"""

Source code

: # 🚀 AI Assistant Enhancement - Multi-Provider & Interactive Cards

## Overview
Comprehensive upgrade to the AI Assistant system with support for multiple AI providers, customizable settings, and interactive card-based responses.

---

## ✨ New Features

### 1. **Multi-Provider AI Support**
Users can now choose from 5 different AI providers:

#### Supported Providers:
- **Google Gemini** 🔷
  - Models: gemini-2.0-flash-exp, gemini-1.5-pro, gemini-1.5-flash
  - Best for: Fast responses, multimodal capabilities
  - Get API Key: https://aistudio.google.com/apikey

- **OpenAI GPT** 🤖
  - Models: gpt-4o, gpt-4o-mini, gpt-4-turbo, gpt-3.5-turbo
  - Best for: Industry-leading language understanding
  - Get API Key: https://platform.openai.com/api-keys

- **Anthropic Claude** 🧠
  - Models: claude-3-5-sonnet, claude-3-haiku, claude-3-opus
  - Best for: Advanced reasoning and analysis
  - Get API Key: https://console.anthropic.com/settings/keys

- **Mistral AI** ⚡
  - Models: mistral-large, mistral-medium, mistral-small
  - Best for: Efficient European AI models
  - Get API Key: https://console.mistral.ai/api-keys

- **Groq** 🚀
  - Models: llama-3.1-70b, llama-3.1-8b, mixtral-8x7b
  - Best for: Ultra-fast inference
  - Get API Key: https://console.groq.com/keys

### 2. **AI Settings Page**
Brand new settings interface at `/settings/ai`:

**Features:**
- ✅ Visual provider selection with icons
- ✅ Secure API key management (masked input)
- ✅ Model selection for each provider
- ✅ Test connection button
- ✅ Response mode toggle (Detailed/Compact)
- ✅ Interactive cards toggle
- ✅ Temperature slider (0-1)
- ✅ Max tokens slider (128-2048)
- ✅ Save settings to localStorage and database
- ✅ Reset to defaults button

"""

--- What is needed ---
Output every line of the listing word for word.

--- Answer space ---
Source code

: # 🚀 AI Assistant Enhancement - Multi-Provider & Interactive Cards

## Overview
Comprehensive upgrade to the AI Assistant system with support for multiple AI providers, customizable settings, and interactive card-based responses.

---

## ✨ New Features

### 1. **Multi-Provider AI Support**
Users can now choose from 5 different AI providers:

#### Supported Providers:
- **Google Gemini** 🔷
  - Models: gemini-2.0-flash-exp, gemini-1.5-pro, gemini-1.5-flash
  - Best for: Fast responses, multimodal capabilities
  - Get API Key: https://aistudio.google.com/apikey

- **OpenAI GPT** 🤖
  - Models: gpt-4o, gpt-4o-mini, gpt-4-turbo, gpt-3.5-turbo
  - Best for: Industry-leading language understanding
  - Get API Key: https://platform.openai.com/api-keys

- **Anthropic Claude** 🧠
  - Models: claude-3-5-sonnet, claude-3-haiku, claude-3-opus
  - Best for: Advanced reasoning and analysis
  - Get API Key: https://console.anthropic.com/settings/keys

- **Mistral AI** ⚡
  - Models: mistral-large, mistral-medium, mistral-small
  - Best for: Efficient European AI models
  - Get API Key: https://console.mistral.ai/api-keys

- **Groq** 🚀
  - Models: llama-3.1-70b, llama-3.1-8b, mixtral-8x7b
  - Best for: Ultra-fast inference
  - Get API Key: https://console.groq.com/keys

### 2. **AI Settings Page**
Brand new settings interface at `/settings/ai`:

**Features:**
- ✅ Visual provider selection with icons
- ✅ Secure API key management (masked input)
- ✅ Model selection for each provider
- ✅ Test connection button
- ✅ Response mode toggle (Detailed/Compact)
- ✅ Interactive cards toggle
- ✅ Temperature slider (0-1)
- ✅ Max tokens slider (128-2048)
- ✅ Save settings to localStorage and database
- ✅ Reset to defaults button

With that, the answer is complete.